> _İncelenecek metin_:
------------------------------------
2005 Akdeniz Turu
Nasıl başladık, neden başladık, nereden başladık.
Yolculuk rotamız ana basamakları ile Denizli – Muğla – Antalya olsa da, ana kampımızın yeşil bisiklet olduğunu rahatlıkla söyleyebiliriz. Çünkü Gürsel bey bizim gibi nerede ise şehir içi bisiklet tecrübesi bile olmayan sadece “– eee biz tur yapacağız da ne lazım diye” yaklaşan amatörlere, tecrübesiyle o kadar yardımcı oldu ki , yolculuğumuzun başladığı yer kesinlikle orası.
Bisikletleri Denizli’ye götürmek için 1. Otobüs meydan muharebesini Türk usulü hallediyorum. Tura başlamadan şehir içinde alıştırma yapmamız için 1 haftamız var. Düzenli olarak değil bisiklet hiçbir spor yapmadığımızdan, sabah ve akşamları mesafeyi kademeli olarak çoğaltarak pedallıyoruz. 4. Gün hedefimiz, 35 km mesafedeki doğa harikası Pamukkale. Çok az iniş ve çıkışı olan yolda sabah gidip akşam döneriz diye düşünürken kendimizi hafife aldığımızı anlıyoruz ve öğlen olmadan geri geliyoruz. Gözlerimizde evet evet yapabiliriz duygusu uyanıyor İnci ile. Ertesi gün sabah Denizli’nin güneyindeki tamamı rampa olan Şahintepesi yolundayız. 3 kere dursak ta 8 km rampayı çıkıyoruz. 2 gün daha antrenman ve salı sabahı yoldayız. Direk kıyıdan başlamayı neredeyse hiç düşünmedik. Turumuzda, pek yapılmamış bir bölüm olsun istedik.
1.GÜN DENİZLİ – KALE
Sabah 5 gibi kalkıyoruz yol boyu bu bir kural haline gelmeli, sıcakta performansımız çok düşüyor. Bagajlar ve eşyaların kontrolü ve yerleştirilmesinden sonra bisikletle bir tur atıyoruz ve fazlamız olduğuna karar veriyoruz. Ne çıkarabilirsek çıkarıyoruz vedalaşmalar, bu yaşta bile anne babanın sıkı tembihleri ve yoldayız. Önümüzde Şahintepesi ve Cankurtaran yokuşları var. Yaklaşık 14 km tırmanma şeridi gösteren bir tabela geçiyoruz.
Şahintepesi arka planda Denizli :
2 kısa 2 uzun mola ve 10:00 gibi Cankurtaran geçidindeyiz. Rakım 1200 küsûr, Denizli’nin rakımı 300 olduğuna göre bize göre iyi iş.
------------------------------------
Kayıtlı veriler:
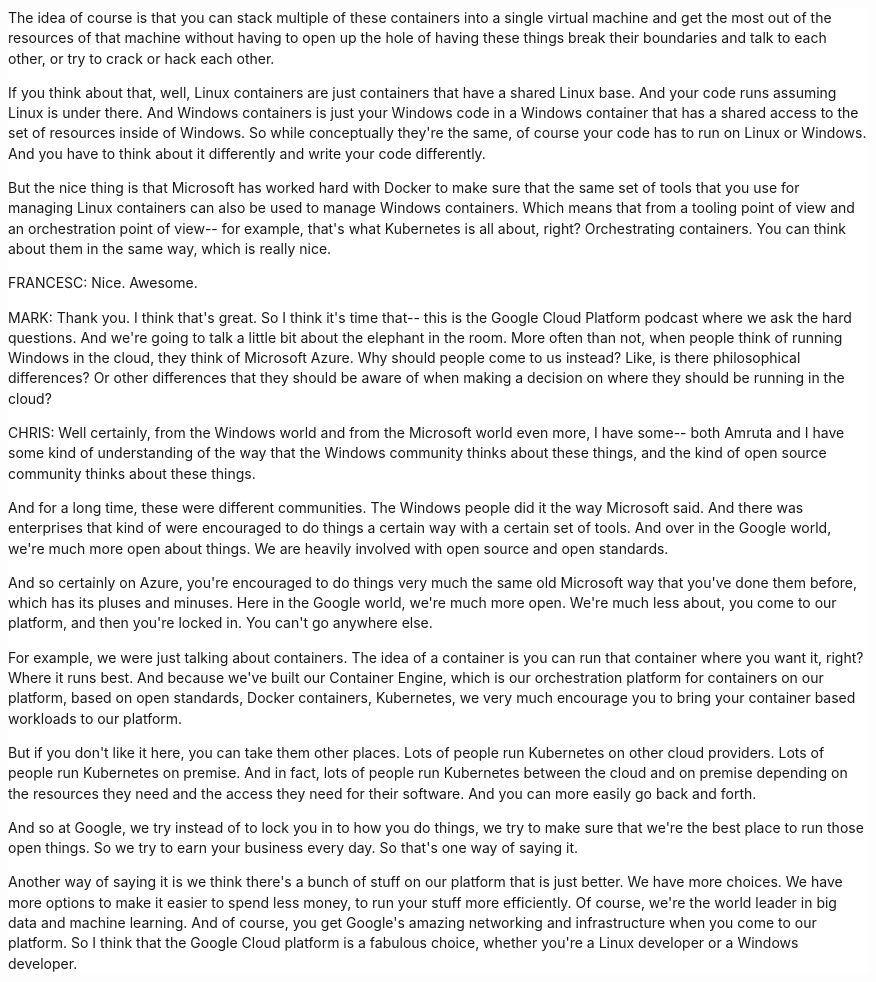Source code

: The idea of course is that you can stack multiple of these containers into a single virtual machine and get the most out of the resources of that machine without having to open up the hole of having these things break their boundaries and talk to each other, or try to crack or hack each other. 

If you think about that, well, Linux containers are just containers that have a shared Linux base. And your code runs assuming Linux is under there. And Windows containers is just your Windows code in a Windows container that has a shared access to the set of resources inside of Windows. So while conceptually they're the same, of course your code has to run on Linux or Windows. And you have to think about it differently and write your code differently. 

But the nice thing is that Microsoft has worked hard with Docker to make sure that the same set of tools that you use for managing Linux containers can also be used to manage Windows containers. Which means that from a tooling point of view and an orchestration point of view-- for example, that's what Kubernetes is all about, right? Orchestrating containers. You can think about them in the same way, which is really nice. 

FRANCESC: Nice. Awesome. 

MARK: Thank you. I think that's great. So I think it's time that-- this is the Google Cloud Platform podcast where we ask the hard questions. And we're going to talk a little bit about the elephant in the room. More often than not, when people think of running Windows in the cloud, they think of Microsoft Azure. Why should people come to us instead? Like, is there philosophical differences? Or other differences that they should be aware of when making a decision on where they should be running in the cloud? 

CHRIS: Well certainly, from the Windows world and from the Microsoft world even more, I have some-- both Amruta and I have some kind of understanding of the way that the Windows community thinks about these things, and the kind of open source community thinks about these things. 

And for a long time, these were different communities. The Windows people did it the way Microsoft said. And there was enterprises that kind of were encouraged to do things a certain way with a certain set of tools. And over in the Google world, we're much more open about things. We are heavily involved with open source and open standards. 

And so certainly on Azure, you're encouraged to do things very much the same old Microsoft way that you've done them before, which has its pluses and minuses. Here in the Google world, we're much more open. We're much less about, you come to our platform, and then you're locked in. You can't go anywhere else. 

For example, we were just talking about containers. The idea of a container is you can run that container where you want it, right? Where it runs best. And because we've built our Container Engine, which is our orchestration platform for containers on our platform, based on open standards, Docker containers, Kubernetes, we very much encourage you to bring your container based workloads to our platform. 

But if you don't like it here, you can take them other places. Lots of people run Kubernetes on other cloud providers. Lots of people run Kubernetes on premise. And in fact, lots of people run Kubernetes between the cloud and on premise depending on the resources they need and the access they need for their software. And you can more easily go back and forth. 

And so at Google, we try instead of to lock you in to how you do things, we try to make sure that we're the best place to run those open things. So we try to earn your business every day. So that's one way of saying it. 

Another way of saying it is we think there's a bunch of stuff on our platform that is just better. We have more choices. We have more options to make it easier to spend less money, to run your stuff more efficiently. Of course, we're the world leader in big data and machine learning. And of course, you get Google's amazing networking and infrastructure when you come to our platform. So I think that the Google Cloud platform is a fabulous choice, whether you're a Linux developer or a Windows developer. 

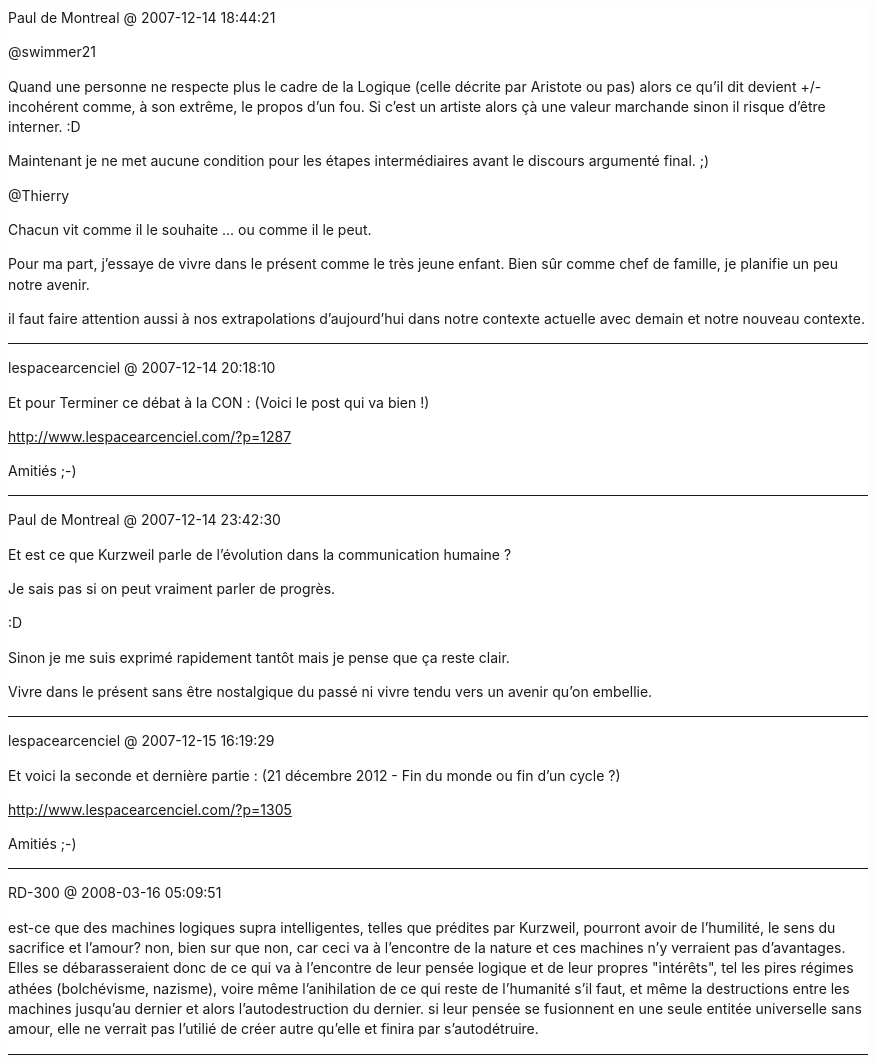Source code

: 
Paul de Montreal @ 2007-12-14 18:44:21

@swimmer21

Quand une personne ne respecte plus le cadre de la Logique (celle décrite par Aristote ou pas) alors ce qu’il dit devient +/- incohérent comme, à son extrême, le propos d’un fou. Si c’est un artiste alors çà une valeur marchande sinon il risque d’être interner. :D

Maintenant je ne met aucune condition pour les étapes intermédiaires avant le discours argumenté final. ;)

@Thierry

Chacun vit comme il le souhaite ... ou comme il le peut.

Pour ma part, j’essaye de vivre dans le présent comme le très jeune enfant. Bien sûr comme chef de famille, je planifie un peu notre avenir. 

il faut faire attention aussi à nos extrapolations d’aujourd’hui dans notre contexte actuelle avec demain et notre nouveau contexte.

---

lespacearcenciel @ 2007-12-14 20:18:10

Et pour Terminer ce débat à la CON : (Voici le post qui va bien !)

http://www.lespacearcenciel.com/?p=1287

Amitiés ;-)

---

Paul de Montreal @ 2007-12-14 23:42:30

Et est ce que Kurzweil parle de l’évolution dans la communication humaine ?

Je sais pas si on peut vraiment parler de progrès.

:D

Sinon je me suis exprimé rapidement tantôt mais je pense que ça reste clair.

Vivre dans le présent sans être nostalgique du passé ni vivre tendu vers un avenir qu’on embellie.

---

lespacearcenciel @ 2007-12-15 16:19:29

Et voici la seconde et dernière partie : (21 décembre 2012 - Fin du monde ou fin d’un cycle ?)

http://www.lespacearcenciel.com/?p=1305

Amitiés ;-)

---

RD-300 @ 2008-03-16 05:09:51

est-ce que des machines logiques supra intelligentes, telles que prédites par Kurzweil, pourront avoir de l’humilité, le sens du sacrifice et l’amour? non, bien sur que non, car ceci va à l’encontre de la nature et ces machines n’y verraient pas d’avantages. Elles se débarasseraient donc de ce qui va à l’encontre de leur pensée logique et de leur propres "intérêts", tel les pires régimes athées (bolchévisme, nazisme), voire même l’anihilation de ce qui reste de l’humanité s’il faut, et même la destructions entre les machines jusqu’au dernier et alors l’autodestruction du dernier. si leur pensée se fusionnent en une seule entitée universelle sans amour, elle ne verrait pas l’utilié de créer autre qu’elle et finira par s’autodétruire.

---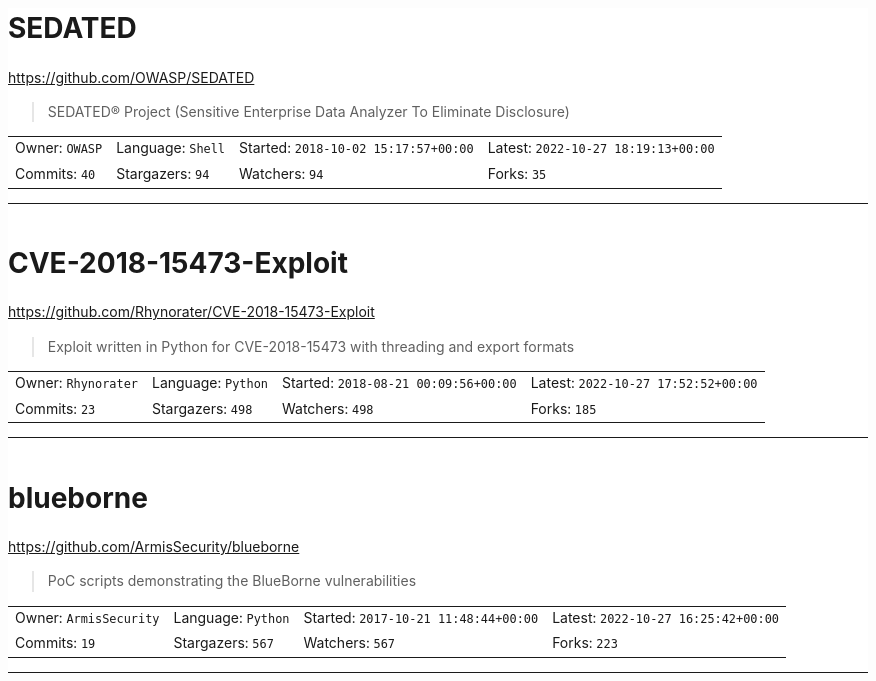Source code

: 
# SEDATED

https://github.com/OWASP/SEDATED
<blockquote>
SEDATED® Project (Sensitive Enterprise Data Analyzer To Eliminate Disclosure)
</blockquote>

<table><tr>
<tr><td>Owner: <code>OWASP</code></td>
    <td>Language: <code>Shell</code></td>
    <td>Started: <code>2018-10-02 15:17:57+00:00</code></td>
    <td>Latest: <code>2022-10-27 18:19:13+00:00</code></td></tr>
<tr><td>Commits: <code>40</code></td>
    <td>Stargazers: <code>94</code></td>
    <td>Watchers: <code>94</code></td>
    <td>Forks: <code>35</code></td></tr>
</table>

---

# CVE-2018-15473-Exploit

https://github.com/Rhynorater/CVE-2018-15473-Exploit
<blockquote>
Exploit written in Python for CVE-2018-15473 with threading and export formats
</blockquote>

<table><tr>
<tr><td>Owner: <code>Rhynorater</code></td>
    <td>Language: <code>Python</code></td>
    <td>Started: <code>2018-08-21 00:09:56+00:00</code></td>
    <td>Latest: <code>2022-10-27 17:52:52+00:00</code></td></tr>
<tr><td>Commits: <code>23</code></td>
    <td>Stargazers: <code>498</code></td>
    <td>Watchers: <code>498</code></td>
    <td>Forks: <code>185</code></td></tr>
</table>

---

# blueborne

https://github.com/ArmisSecurity/blueborne
<blockquote>
PoC scripts demonstrating the BlueBorne vulnerabilities
</blockquote>

<table><tr>
<tr><td>Owner: <code>ArmisSecurity</code></td>
    <td>Language: <code>Python</code></td>
    <td>Started: <code>2017-10-21 11:48:44+00:00</code></td>
    <td>Latest: <code>2022-10-27 16:25:42+00:00</code></td></tr>
<tr><td>Commits: <code>19</code></td>
    <td>Stargazers: <code>567</code></td>
    <td>Watchers: <code>567</code></td>
    <td>Forks: <code>223</code></td></tr>
</table>

---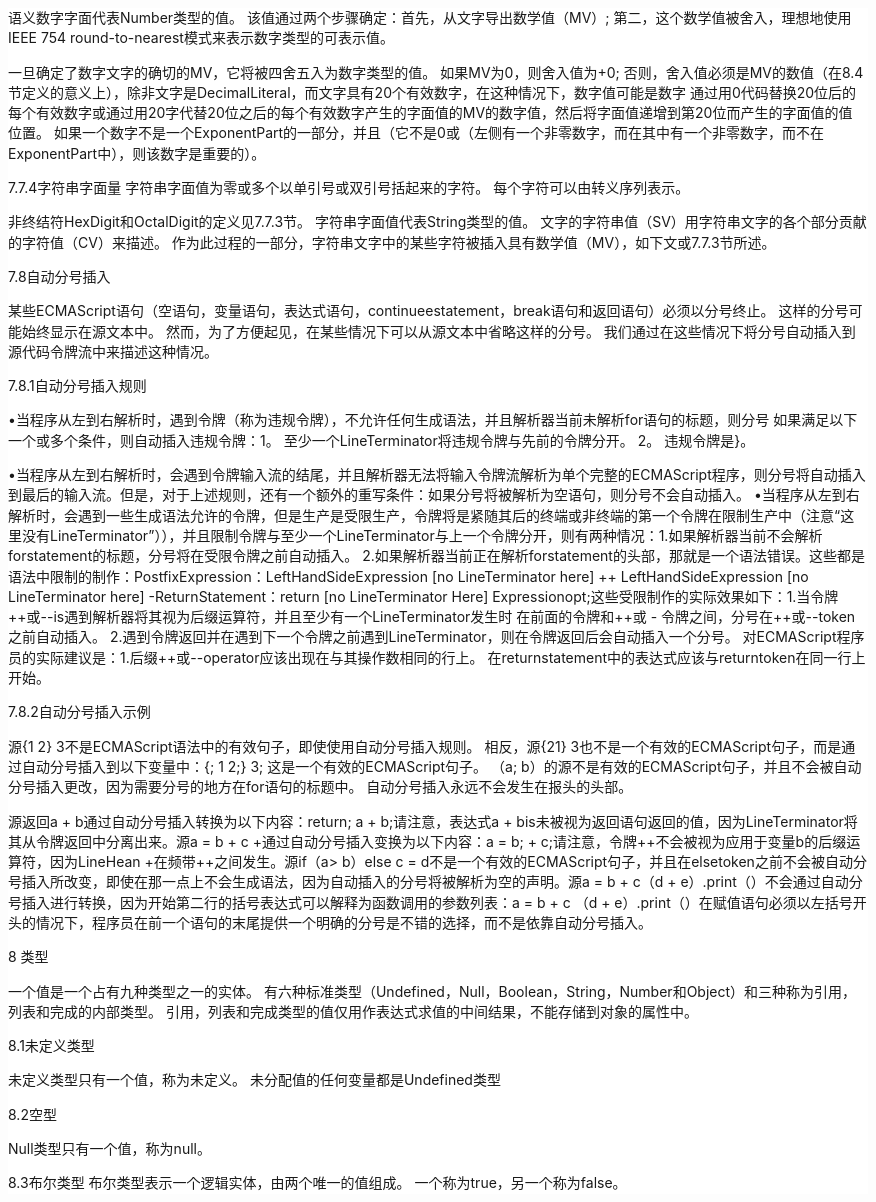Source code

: 语义数字字面代表Number类型的值。 该值通过两个步骤确定：首先，从文字导出数学值（MV）; 第二，这个数学值被舍入，理想地使用IEEE 754 round-to-nearest模式来表示数字类型的可表示值。

一旦确定了数字文字的确切的MV，它将被四舍五入为数字类型的值。 如果MV为0，则舍入值为+0; 否则，舍入值必须是MV的数值（在8.4节定义的意义上），除非文字是DecimalLiteral，而文字具有20个有效数字，在这种情况下，数字值可能是数字 通过用0代码替换20位后的每个有效数字或通过用20字代替20位之后的每个有效数字产生的字面值的MV的数字值，然后将字面值递增到第20位而产生的字面值的值 位置。 如果一个数字不是一个ExponentPart的一部分，并且（它不是0或（左侧有一个非零数字，而在其中有一个非零数字，而不在ExponentPart中），则该数字是重要的）。

7.7.4字符串字面量
字符串字面值为零或多个以单引号或双引号括起来的字符。 每个字符可以由转义序列表示。

非终结符HexDigit和OctalDigit的定义见7.7.3节。 字符串字面值代表String类型的值。 文字的字符串值（SV）用字符串文字的各个部分贡献的字符值（CV）来描述。 作为此过程的一部分，字符串文字中的某些字符被插入具有数学值（MV），如下文或7.7.3节所述。

7.8自动分号插入

某些ECMAScript语句（空语句，变量语句，表达式语句，continueestatement，break语句和返回语句）必须以分号终止。 这样的分号可能始终显示在源文本中。 然而，为了方便起见，在某些情况下可以从源文本中省略这样的分号。 我们通过在这些情况下将分号自动插入到源代码令牌流中来描述这种情况。

7.8.1自动分号插入规则

•当程序从左到右解析时，遇到令牌（称为违规令牌），不允许任何生成语法，并且解析器当前未解析for语句的标题，则分号 如果满足以下一个或多个条件，则自动插入违规令牌：1。 至少一个LineTerminator将违规令牌与先前的令牌分开。 2。 违规令牌是}。

•当程序从左到右解析时，会遇到令牌输入流的结尾，并且解析器无法将输入令牌流解析为单个完整的ECMAScript程序，则分号将自动插入到最后的输入流。但是，对于上述规则，还有一个额外的重写条件：如果分号将被解析为空语句，则分号不会自动插入。 •当程序从左到右解析时，会遇到一些生成语法允许的令牌，但是生产是受限生产，令牌将是紧随其后的终端或非终端的第一个令牌在限制生产中（注意“这里没有LineTerminator”）），并且限制令牌与至少一个LineTerminator与上一个令牌分开，则有两种情况：1.如果解析器当前不会解析forstatement的标题，分号将在受限令牌之前自动插入。 2.如果解析器当前正在解析forstatement的头部，那就是一个语法错误。这些都是语法中限制的制作：PostfixExpression：LeftHandSideExpression [no LineTerminator here] ++ LeftHandSideExpression [no LineTerminator here] -ReturnStatement：return [no LineTerminator Here] Expressionopt;这些受限制作的实际效果如下：1.当令牌++或--is遇到解析器将其视为后缀运算符，并且至少有一个LineTerminator发生时 在前面的令牌和++或 - 令牌之间，分号在++或--token之前自动插入。 2.遇到令牌返回并在遇到下一个令牌之前遇到LineTerminator，则在令牌返回后会自动插入一个分号。 对ECMAScript程序员的实际建议是：1.后缀++或--operator应该出现在与其操作数相同的行上。 在returnstatement中的表达式应该与returntoken在同一行上开始。

7.8.2自动分号插入示例

源{1 2} 3不是ECMAScript语法中的有效句子，即使使用自动分号插入规则。 相反，源{21} 3也不是一个有效的ECMAScript句子，而是通过自动分号插入到以下变量中：{; 1 2;} 3; 这是一个有效的ECMAScript句子。 （a; b）的源不是有效的ECMAScript句子，并且不会被自动分号插入更改，因为需要分号的地方在for语句的标题中。 自动分号插入永远不会发生在报头的头部。

源返回a + b通过自动分号插入转换为以下内容：return; a + b;请注意，表达式a + bis未被视为返回语句返回的值，因为LineTerminator将其从令牌返回中分离出来。源a = b + c +通过自动分号插入变换为以下内容：a = b; + c;请注意，令牌++不会被视为应用于变量b的后缀运算符，因为LineHean +在频带++之间发生。源if（a> b）else c = d不是一个有效的ECMAScript句子，并且在elsetoken之前不会被自动分号插入所改变，即使在那一点上不会生成语法，因为自动插入的分号将被解析为空的声明。源a = b + c（d + e）.print（）不会通过自动分号插入进行转换，因为开始第二行的括号表达式可以解释为函数调用的参数列表：a = b + c （d + e）.print（）在赋值语句必须以左括号开头的情况下，程序员在前一个语句的末尾提供一个明确的分号是不错的选择，而不是依靠自动分号插入。

8 类型

一个值是一个占有九种类型之一的实体。 有六种标准类型（Undefined，Null，Boolean，String，Number和Object）和三种称为引用，列表和完成的内部类型。 引用，列表和完成类型的值仅用作表达式求值的中间结果，不能存储到对象的属性中。

8.1未定义类型

未定义类型只有一个值，称为未定义。 未分配值的任何变量都是Undefined类型

8.2空型

Null类型只有一个值，称为null。

8.3布尔类型
布尔类型表示一个逻辑实体，由两个唯一的值组成。 一个称为true，另一个称为false。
------------------------------------
> _Yapılacak işler_:
1) Bisiklet turu yazısında "2005 Akdeniz Turu" sözlerinden "yer kesinlikle orası." sözlerine kadar uzanan bölümü olduğu gibi tekrarlayın.
2) Bisiklet turu yazısına göre, alıştırma haftasının 4. gününde hedeflenen yer neresiydi?

> _Verilen cevaplar_:
1)
2005 Akdeniz Turu
Nasıl başladık, neden başladık, nereden başladık.
Yolculuk rotamız ana basamakları ile Denizli – Muğla – Antalya olsa da, ana kampımızın yeşil bisiklet olduğunu rahatlıkla söyleyebiliriz. Çünkü Gürsel bey bizim gibi nerede ise şehir içi bisiklet tecrübesi bile olmayan sadece “– eee biz tur yapacağız da ne lazım diye” yaklaşan amatörlere, tecrübesiyle o kadar yardımcı oldu ki , yolculuğumuzun başladığı yer kesinlikle orası.

2) 35 km mesafedeki doğa harikası Pamukkale.